• EXCERPT PROVIDED:
:::

Strange fire
“I come to you with strange fire. I make an offering of love.”
—The Indigo Girls
First came the horse, now comes the fire.
It's breaking my heart, wearing me down, making me wonder.
The more I hear this, the more I almost want to give up: "I loved the workshop, but my takeaway is that I'm not a writer."
Or "Everyone else in the group is clearly working on their craft; I'm just writing down whatever comes through. It feels good but I'm obviously not qualified to be here."
I want to scream. I do. Nobody believes me, because nobody but me is in a position to see what happens every single time: that every single person is ‘just writing whatever comes through.’ And yes, what they produce sounds exquisite, as though they planned it, or were at least prepared for it, or is indeed a master of their craft somehow.
It is not that. Not at all. The reason their writing sounds that way is because they're doing exactly what everyone else in the group is: opening the channel and letting the words flow onto the page in a deluge that momentarily drowns out the protective parts that would otherwise have them hold back.
Your piece sounds impossibly good to the group too. I promise you. When you’re in your heart, when you’re writing from your soul, they wish they could write like you. I wish I could write like you. Yes, you!
And even though I say this - even though you can see with your eyes that what you wrote is making us cry, making us think, making us cheer, making us fall over ourselves with praise - more often than not this is still the takeaway. “I don’t deserve to be here because I don’t write as well as everyone else.”
Oof. Oof oof oof. Goddamn what a gut punch that is. It hits a hard nugget in my solar plexus: one that signals something significant, something core. I’ll of course have to examine it in myself before I go yelling at the Big Wide World for it.
….
Well, OK, I’m going to go ahead and yell at the world now but I do promise I’m looking at it in me too. :)
We are so conditioned to compare ourselves to one another, to orient to how 'good' we are at something (or not), that we constantly undermine the liberatory power of expression. We meet praise with suspicion, or straight-up disbelief. We choke off connection; block the inflow of love.
Granted, there are a few dozen souls who recognize this for what it is, who have hung out, gone deeper, continued to trust and hold others as they negotiate the tricky threshold into this strange new place.

:::

• STORED DATA:
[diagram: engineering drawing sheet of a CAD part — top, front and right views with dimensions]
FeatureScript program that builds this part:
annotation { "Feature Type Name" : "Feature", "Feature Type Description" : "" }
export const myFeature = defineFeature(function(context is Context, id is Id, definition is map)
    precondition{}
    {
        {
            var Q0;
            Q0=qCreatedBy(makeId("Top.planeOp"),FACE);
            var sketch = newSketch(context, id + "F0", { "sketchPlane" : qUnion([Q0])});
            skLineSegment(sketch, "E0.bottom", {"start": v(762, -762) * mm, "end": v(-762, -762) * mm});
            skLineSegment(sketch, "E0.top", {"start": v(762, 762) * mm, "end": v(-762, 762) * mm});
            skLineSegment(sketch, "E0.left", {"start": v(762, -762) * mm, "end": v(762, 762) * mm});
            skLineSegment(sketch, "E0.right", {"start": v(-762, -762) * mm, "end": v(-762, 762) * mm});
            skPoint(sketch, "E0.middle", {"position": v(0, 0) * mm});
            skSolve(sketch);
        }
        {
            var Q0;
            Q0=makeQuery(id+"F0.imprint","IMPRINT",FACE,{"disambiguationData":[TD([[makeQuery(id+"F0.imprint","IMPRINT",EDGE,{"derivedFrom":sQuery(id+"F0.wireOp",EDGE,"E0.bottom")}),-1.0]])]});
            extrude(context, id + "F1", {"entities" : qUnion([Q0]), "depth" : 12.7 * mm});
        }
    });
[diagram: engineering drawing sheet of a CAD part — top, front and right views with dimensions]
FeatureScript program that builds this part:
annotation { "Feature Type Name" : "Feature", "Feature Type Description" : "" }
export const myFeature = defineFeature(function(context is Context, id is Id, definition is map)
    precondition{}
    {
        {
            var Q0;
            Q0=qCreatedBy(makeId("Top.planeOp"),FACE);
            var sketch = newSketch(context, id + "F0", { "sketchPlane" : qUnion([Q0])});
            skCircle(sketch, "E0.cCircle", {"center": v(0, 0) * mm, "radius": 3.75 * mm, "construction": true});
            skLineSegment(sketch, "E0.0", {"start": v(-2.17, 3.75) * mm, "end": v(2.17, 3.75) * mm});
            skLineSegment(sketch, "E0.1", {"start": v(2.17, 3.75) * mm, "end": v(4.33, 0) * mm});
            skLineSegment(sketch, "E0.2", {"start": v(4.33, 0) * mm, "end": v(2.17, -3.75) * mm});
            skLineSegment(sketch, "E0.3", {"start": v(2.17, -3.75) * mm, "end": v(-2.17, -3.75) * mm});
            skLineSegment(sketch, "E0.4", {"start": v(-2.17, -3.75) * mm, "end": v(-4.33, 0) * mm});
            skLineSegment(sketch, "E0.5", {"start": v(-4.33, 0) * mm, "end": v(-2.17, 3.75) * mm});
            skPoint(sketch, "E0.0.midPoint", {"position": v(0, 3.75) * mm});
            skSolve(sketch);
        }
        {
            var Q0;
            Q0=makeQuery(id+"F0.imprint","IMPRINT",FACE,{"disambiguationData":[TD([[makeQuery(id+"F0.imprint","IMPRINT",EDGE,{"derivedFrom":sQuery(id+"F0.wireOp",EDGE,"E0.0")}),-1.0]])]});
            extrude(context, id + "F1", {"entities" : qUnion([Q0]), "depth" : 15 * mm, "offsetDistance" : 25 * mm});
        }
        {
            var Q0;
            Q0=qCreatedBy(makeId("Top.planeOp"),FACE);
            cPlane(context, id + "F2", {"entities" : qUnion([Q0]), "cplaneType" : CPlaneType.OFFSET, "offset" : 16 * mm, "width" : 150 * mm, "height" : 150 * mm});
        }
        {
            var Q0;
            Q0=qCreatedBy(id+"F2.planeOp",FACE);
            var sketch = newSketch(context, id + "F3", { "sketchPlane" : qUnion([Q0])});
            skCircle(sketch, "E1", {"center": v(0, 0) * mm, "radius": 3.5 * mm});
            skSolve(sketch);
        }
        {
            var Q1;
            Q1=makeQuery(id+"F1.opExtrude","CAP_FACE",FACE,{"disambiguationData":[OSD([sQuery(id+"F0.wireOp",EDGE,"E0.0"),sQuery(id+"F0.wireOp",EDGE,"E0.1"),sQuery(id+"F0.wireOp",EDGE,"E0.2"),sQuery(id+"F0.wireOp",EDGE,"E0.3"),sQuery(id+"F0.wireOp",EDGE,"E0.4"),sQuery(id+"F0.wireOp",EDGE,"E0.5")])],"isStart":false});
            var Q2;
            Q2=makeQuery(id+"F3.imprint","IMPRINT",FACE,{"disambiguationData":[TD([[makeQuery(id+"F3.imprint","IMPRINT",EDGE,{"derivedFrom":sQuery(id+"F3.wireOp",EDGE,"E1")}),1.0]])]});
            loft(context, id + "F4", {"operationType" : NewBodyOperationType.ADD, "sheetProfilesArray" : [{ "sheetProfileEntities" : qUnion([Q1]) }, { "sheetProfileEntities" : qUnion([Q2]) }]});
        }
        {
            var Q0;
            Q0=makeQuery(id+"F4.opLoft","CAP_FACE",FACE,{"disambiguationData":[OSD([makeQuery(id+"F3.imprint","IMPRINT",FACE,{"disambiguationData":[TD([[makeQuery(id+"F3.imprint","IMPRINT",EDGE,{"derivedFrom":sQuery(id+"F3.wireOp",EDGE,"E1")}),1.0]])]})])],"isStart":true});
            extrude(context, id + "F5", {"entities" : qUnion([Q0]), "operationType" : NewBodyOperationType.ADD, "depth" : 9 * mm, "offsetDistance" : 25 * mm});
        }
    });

:::

• YOUR TASK: Retype the essay on writing workshops word for word, beginning at "And even though" and stopping after "World for it.".

• OUTPUT FOR THIS EXERCISE:
And even though I say this - even though you can see with your eyes that what you wrote is making us cry, making us think, making us cheer, making us fall over ourselves with praise - more often than not this is still the takeaway. “I don’t deserve to be here because I don’t write as well as everyone else.”
Oof. Oof oof oof. Goddamn what a gut punch that is. It hits a hard nugget in my solar plexus: one that signals something significant, something core. I’ll of course have to examine it in myself before I go yelling at the Big Wide World for it.